- To do:
Copy down the listing below exactly. Do not include pictures.

- Dataset content:
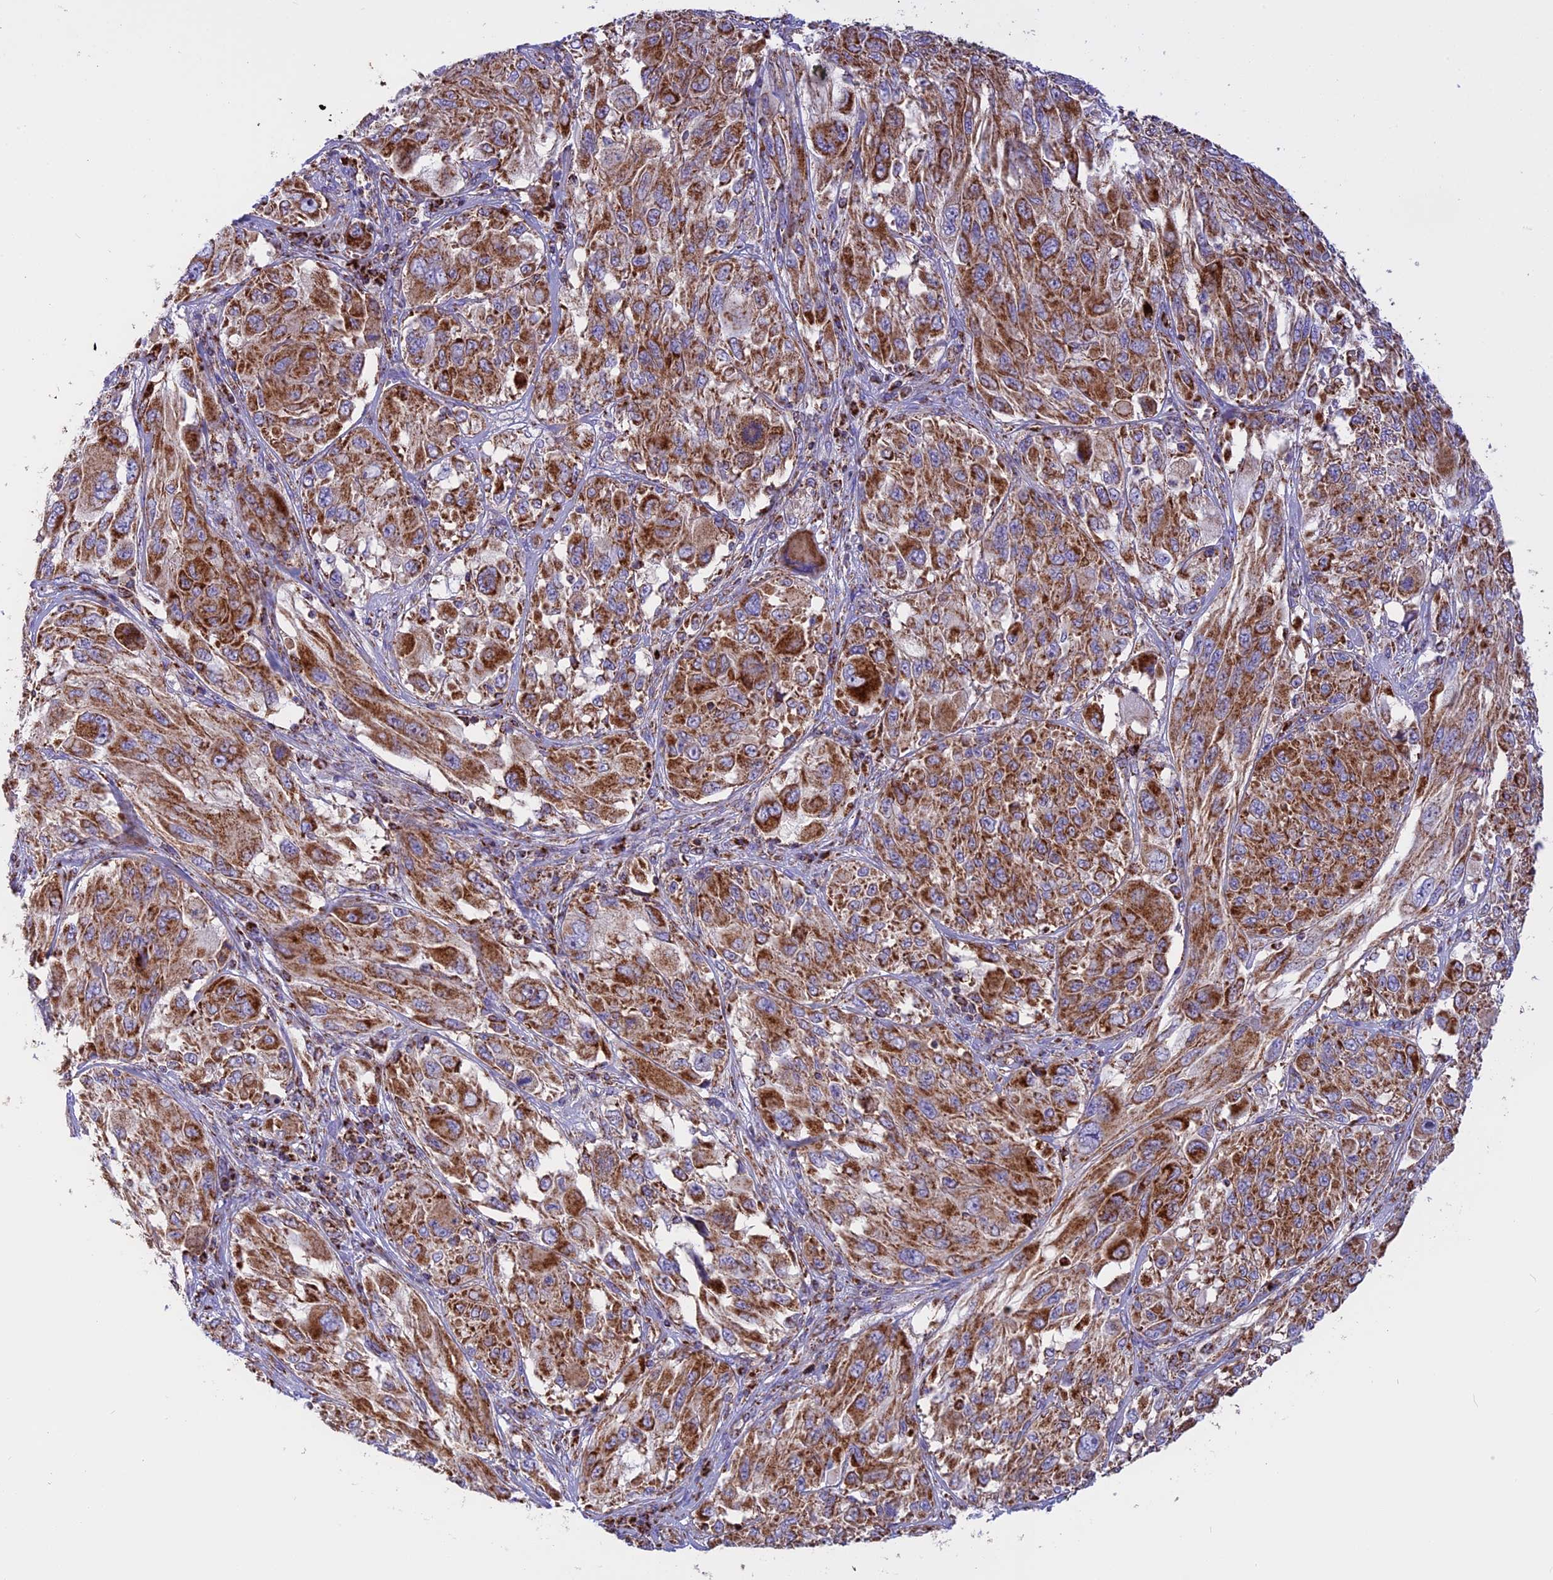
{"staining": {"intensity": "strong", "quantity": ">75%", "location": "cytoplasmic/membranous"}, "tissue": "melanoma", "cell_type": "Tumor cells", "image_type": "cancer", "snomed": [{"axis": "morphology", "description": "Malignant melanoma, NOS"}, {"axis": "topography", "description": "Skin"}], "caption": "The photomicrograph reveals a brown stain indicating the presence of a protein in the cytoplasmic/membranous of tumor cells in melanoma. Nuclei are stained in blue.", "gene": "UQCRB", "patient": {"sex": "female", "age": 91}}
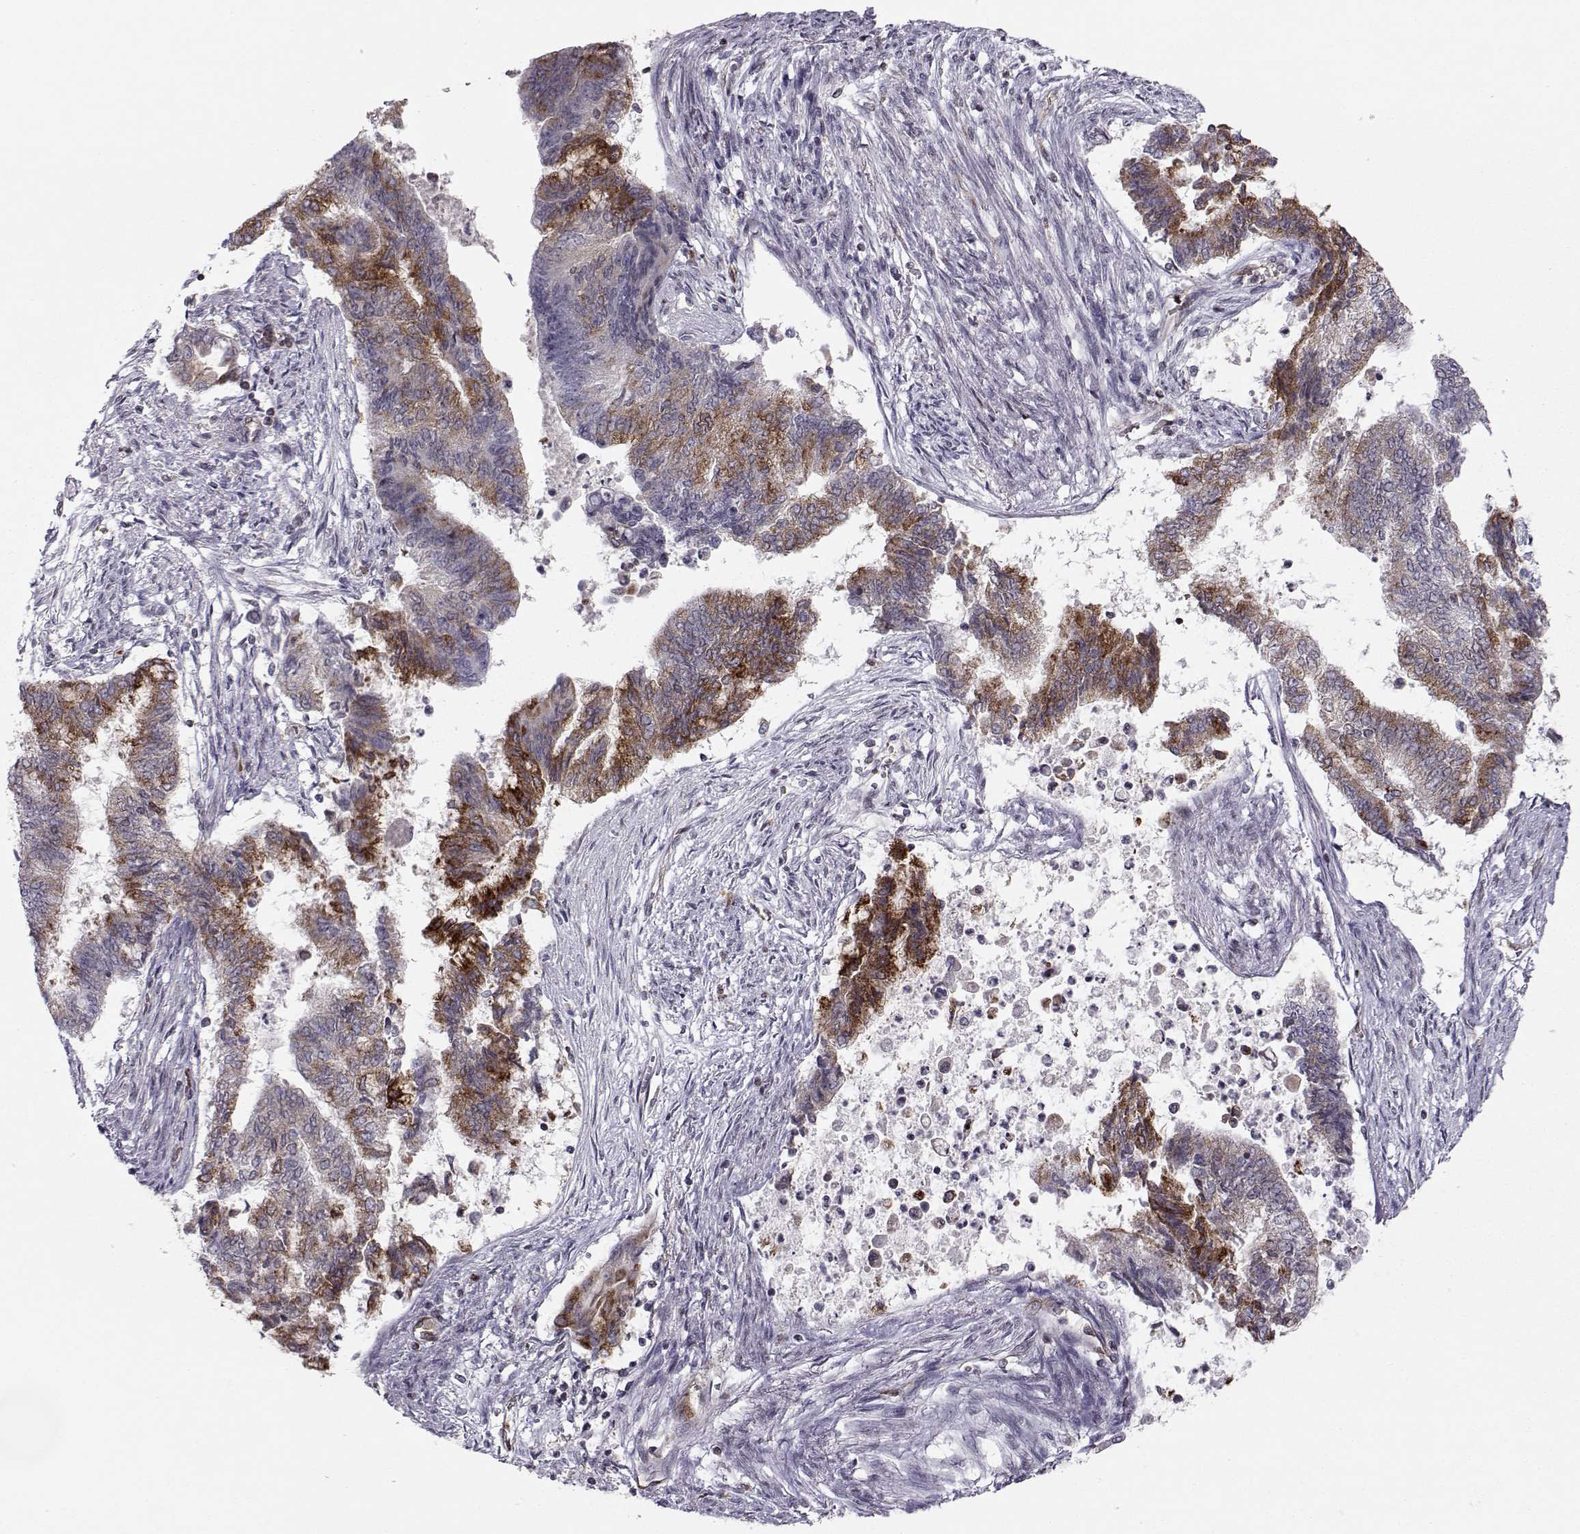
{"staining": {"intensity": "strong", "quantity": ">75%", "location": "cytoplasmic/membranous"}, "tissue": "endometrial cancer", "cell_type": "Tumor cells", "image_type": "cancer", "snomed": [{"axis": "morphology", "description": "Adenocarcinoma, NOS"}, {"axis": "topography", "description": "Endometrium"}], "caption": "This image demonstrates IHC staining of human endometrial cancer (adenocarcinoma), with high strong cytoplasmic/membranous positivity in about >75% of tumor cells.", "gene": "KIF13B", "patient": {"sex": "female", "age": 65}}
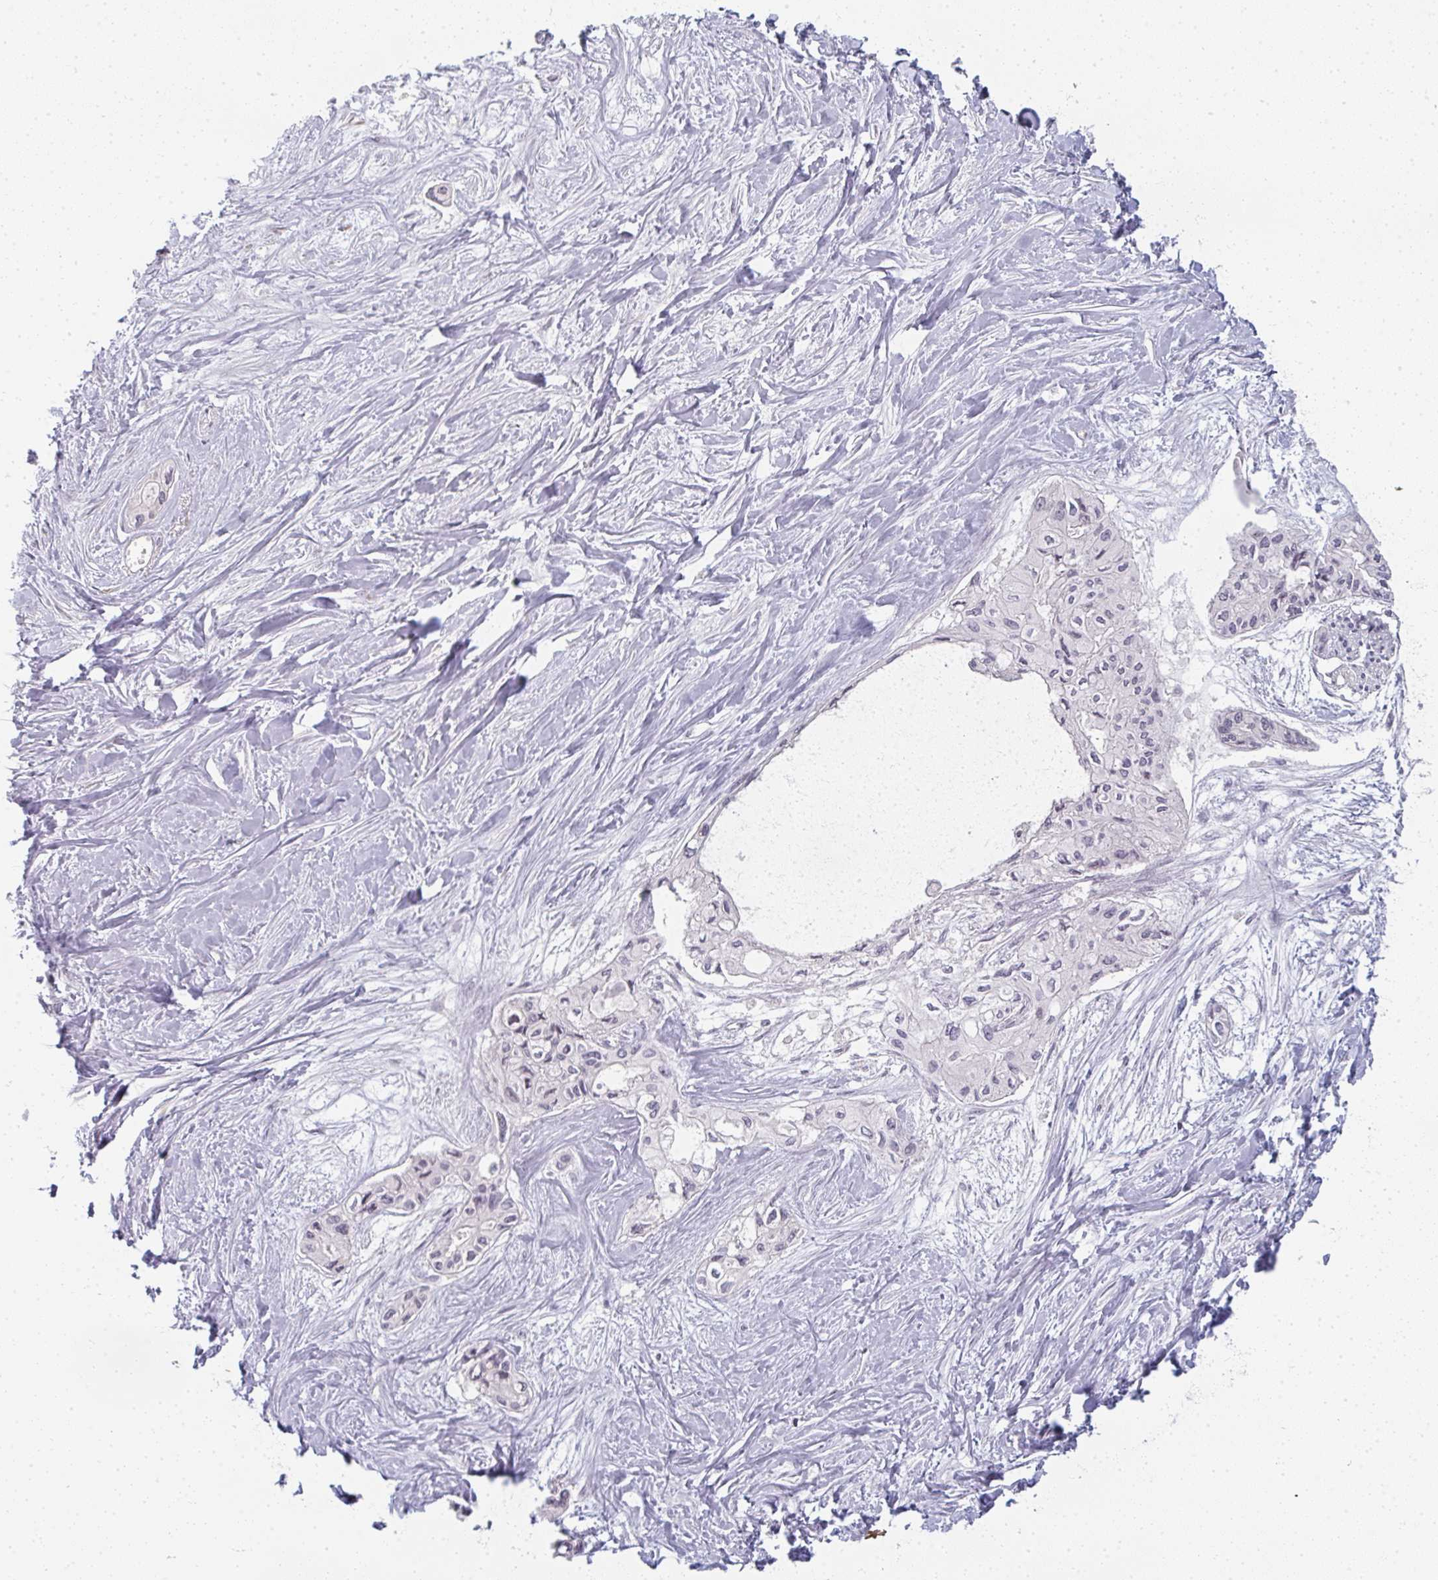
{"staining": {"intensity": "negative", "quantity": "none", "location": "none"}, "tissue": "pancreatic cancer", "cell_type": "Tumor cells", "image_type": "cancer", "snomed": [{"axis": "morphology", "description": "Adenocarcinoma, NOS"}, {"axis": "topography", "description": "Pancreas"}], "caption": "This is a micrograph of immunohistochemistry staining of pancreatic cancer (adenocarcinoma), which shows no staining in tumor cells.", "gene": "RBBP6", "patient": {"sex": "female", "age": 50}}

- Your response:
{"staining": {"intensity": "strong", "quantity": ">75%", "location": "cytoplasmic/membranous"}, "tissue": "melanoma", "cell_type": "Tumor cells", "image_type": "cancer", "snomed": [{"axis": "morphology", "description": "Malignant melanoma, NOS"}, {"axis": "topography", "description": "Skin"}], "caption": "The photomicrograph reveals a brown stain indicating the presence of a protein in the cytoplasmic/membranous of tumor cells in melanoma. Nuclei are stained in blue.", "gene": "UQCRB", "patient": {"sex": "female", "age": 91}}
{"staining": {"intensity": "strong", "quantity": ">75%", "location": "cytoplasmic/membranous"}, "tissue": "endometrial cancer", "cell_type": "Tumor cells", "image_type": "cancer", "snomed": [{"axis": "morphology", "description": "Adenocarcinoma, NOS"}, {"axis": "topography", "description": "Endometrium"}], "caption": "This image demonstrates IHC staining of human endometrial cancer (adenocarcinoma), with high strong cytoplasmic/membranous positivity in about >75% of tumor cells.", "gene": "KIF13B", "patient": {"sex": "female", "age": 65}}
{"staining": {"intensity": "negative", "quantity": "none", "location": "none"}, "tissue": "pancreatic cancer", "cell_type": "Tumor cells", "image_type": "cancer", "snomed": [{"axis": "morphology", "description": "Adenocarcinoma, NOS"}, {"axis": "topography", "description": "Pancreas"}], "caption": "This is a micrograph of immunohistochemistry staining of pancreatic cancer (adenocarcinoma), which shows no staining in tumor cells.", "gene": "RBBP6", "patient": {"sex": "female", "age": 50}}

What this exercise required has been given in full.